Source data

○ ○ ○ ○

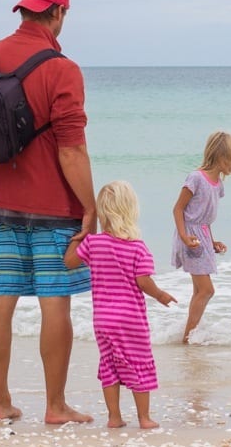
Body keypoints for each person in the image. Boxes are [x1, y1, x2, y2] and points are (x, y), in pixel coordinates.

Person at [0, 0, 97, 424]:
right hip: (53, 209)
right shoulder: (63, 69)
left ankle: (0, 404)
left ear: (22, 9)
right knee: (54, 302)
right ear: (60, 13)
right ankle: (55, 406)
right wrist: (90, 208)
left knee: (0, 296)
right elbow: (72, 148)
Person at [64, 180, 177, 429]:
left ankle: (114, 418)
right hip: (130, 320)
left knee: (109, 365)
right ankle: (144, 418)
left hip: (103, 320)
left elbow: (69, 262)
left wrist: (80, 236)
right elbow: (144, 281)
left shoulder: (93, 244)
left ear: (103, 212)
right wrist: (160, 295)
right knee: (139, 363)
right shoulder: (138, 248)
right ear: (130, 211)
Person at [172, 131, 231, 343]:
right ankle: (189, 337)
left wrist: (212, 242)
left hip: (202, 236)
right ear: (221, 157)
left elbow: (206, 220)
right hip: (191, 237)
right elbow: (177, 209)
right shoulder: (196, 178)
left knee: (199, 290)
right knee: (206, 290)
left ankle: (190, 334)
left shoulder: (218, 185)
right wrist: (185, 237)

○ ○ ○ ○

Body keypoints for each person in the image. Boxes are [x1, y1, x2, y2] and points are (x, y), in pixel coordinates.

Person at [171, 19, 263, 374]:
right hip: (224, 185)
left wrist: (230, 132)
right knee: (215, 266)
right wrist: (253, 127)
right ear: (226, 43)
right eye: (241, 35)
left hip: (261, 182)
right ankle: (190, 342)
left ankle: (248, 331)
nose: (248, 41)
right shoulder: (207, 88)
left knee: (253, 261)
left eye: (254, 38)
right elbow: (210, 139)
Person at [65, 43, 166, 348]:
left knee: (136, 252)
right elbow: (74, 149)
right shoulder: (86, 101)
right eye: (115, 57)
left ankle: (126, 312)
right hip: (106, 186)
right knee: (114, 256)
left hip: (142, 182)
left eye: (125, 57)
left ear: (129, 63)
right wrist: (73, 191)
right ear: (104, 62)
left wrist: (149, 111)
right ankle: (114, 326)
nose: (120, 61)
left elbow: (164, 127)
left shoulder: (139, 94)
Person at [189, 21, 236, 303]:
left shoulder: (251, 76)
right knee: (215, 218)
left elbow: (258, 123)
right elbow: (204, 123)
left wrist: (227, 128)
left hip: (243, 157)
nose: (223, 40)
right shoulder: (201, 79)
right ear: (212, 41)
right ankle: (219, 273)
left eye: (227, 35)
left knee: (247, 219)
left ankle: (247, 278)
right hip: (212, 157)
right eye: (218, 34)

○ ○ ○ ○

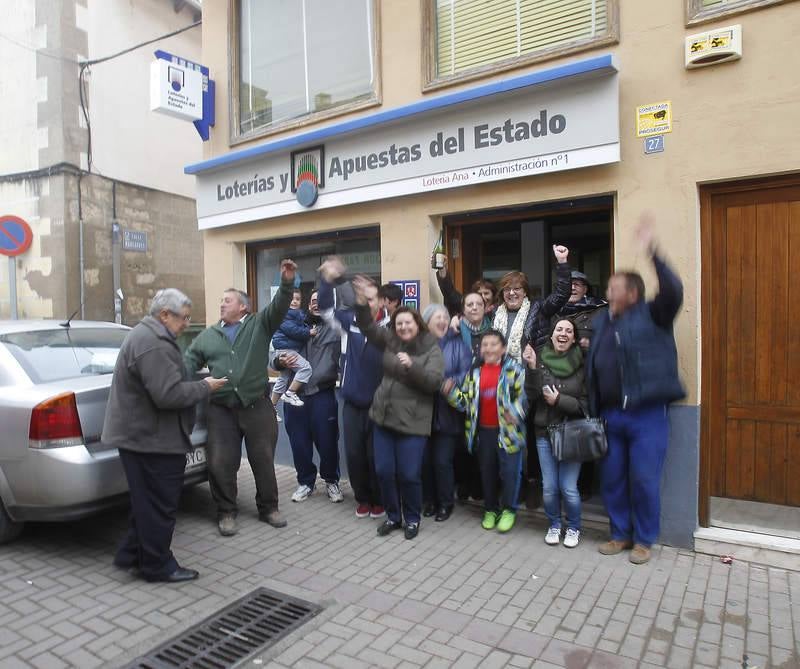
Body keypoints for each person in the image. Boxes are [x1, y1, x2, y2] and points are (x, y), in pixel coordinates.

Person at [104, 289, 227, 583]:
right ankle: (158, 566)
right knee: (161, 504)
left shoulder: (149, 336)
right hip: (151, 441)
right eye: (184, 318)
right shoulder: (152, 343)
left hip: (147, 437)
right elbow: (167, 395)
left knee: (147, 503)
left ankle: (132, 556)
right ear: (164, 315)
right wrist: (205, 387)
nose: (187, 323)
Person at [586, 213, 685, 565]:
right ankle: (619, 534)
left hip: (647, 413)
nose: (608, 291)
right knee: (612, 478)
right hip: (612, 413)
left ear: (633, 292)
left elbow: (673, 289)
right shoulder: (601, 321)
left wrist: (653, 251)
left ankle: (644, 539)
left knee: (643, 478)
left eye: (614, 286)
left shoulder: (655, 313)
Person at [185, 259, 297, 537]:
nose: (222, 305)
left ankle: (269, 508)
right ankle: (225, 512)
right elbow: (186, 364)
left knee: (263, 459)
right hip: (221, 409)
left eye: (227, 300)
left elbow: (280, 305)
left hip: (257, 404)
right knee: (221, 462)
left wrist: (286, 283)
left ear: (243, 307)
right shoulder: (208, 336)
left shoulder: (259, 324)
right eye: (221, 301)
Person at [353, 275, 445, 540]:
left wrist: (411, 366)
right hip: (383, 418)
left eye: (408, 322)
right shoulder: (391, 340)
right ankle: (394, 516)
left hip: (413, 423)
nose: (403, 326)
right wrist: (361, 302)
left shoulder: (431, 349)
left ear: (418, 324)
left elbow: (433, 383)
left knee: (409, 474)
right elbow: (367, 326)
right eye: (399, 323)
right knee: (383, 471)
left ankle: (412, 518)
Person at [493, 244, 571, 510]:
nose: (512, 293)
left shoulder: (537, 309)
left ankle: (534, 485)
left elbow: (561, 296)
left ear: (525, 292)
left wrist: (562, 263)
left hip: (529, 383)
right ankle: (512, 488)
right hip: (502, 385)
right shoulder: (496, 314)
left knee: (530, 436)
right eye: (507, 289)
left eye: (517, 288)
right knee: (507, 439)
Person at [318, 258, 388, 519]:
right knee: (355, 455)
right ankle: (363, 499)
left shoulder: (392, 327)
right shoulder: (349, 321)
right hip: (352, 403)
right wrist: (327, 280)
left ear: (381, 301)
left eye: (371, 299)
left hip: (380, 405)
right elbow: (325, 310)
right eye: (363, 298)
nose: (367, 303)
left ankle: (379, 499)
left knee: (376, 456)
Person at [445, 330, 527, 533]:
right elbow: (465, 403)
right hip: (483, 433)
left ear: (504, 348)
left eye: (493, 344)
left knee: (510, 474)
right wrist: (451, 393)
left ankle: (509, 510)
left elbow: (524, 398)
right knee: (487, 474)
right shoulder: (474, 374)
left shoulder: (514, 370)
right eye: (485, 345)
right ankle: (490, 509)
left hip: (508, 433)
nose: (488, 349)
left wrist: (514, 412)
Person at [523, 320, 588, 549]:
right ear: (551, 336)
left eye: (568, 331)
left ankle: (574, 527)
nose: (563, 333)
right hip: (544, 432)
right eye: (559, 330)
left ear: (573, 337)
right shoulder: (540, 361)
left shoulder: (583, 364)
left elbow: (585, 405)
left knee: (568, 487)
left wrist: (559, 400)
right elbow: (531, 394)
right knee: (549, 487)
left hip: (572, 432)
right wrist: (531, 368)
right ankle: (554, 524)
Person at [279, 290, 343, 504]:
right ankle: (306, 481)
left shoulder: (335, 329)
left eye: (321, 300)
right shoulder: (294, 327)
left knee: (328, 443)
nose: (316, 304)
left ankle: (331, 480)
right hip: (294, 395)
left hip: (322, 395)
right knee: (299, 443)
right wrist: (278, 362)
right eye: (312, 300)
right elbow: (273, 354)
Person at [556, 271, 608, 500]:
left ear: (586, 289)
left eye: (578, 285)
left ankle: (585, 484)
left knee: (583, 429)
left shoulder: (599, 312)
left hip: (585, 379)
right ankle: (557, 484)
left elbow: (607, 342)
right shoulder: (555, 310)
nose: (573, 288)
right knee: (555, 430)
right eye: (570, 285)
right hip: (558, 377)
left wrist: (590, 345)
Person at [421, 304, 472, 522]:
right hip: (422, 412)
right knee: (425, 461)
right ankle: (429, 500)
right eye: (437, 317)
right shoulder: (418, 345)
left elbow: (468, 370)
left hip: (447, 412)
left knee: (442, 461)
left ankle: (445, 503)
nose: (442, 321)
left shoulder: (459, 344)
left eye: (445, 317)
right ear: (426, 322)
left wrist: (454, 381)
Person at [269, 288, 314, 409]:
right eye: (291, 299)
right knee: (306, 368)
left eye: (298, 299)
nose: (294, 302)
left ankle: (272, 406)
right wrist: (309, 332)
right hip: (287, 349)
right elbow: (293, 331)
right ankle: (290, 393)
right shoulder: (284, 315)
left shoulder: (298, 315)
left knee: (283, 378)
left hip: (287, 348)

○ ○ ○ ○

WHAT THE EXERCISE ASKS
Retype only the lines above between the line with "left shoulder: (392, 327)" and the line with "left knee: (376, 456)", counting those two lines as well, and keep every character as it is.

RESPONSE FOR THIS EXERCISE
left shoulder: (392, 327)
right shoulder: (349, 321)
right hip: (352, 403)
right wrist: (327, 280)
left ear: (381, 301)
left eye: (371, 299)
left hip: (380, 405)
right elbow: (325, 310)
right eye: (363, 298)
nose: (367, 303)
left ankle: (379, 499)
left knee: (376, 456)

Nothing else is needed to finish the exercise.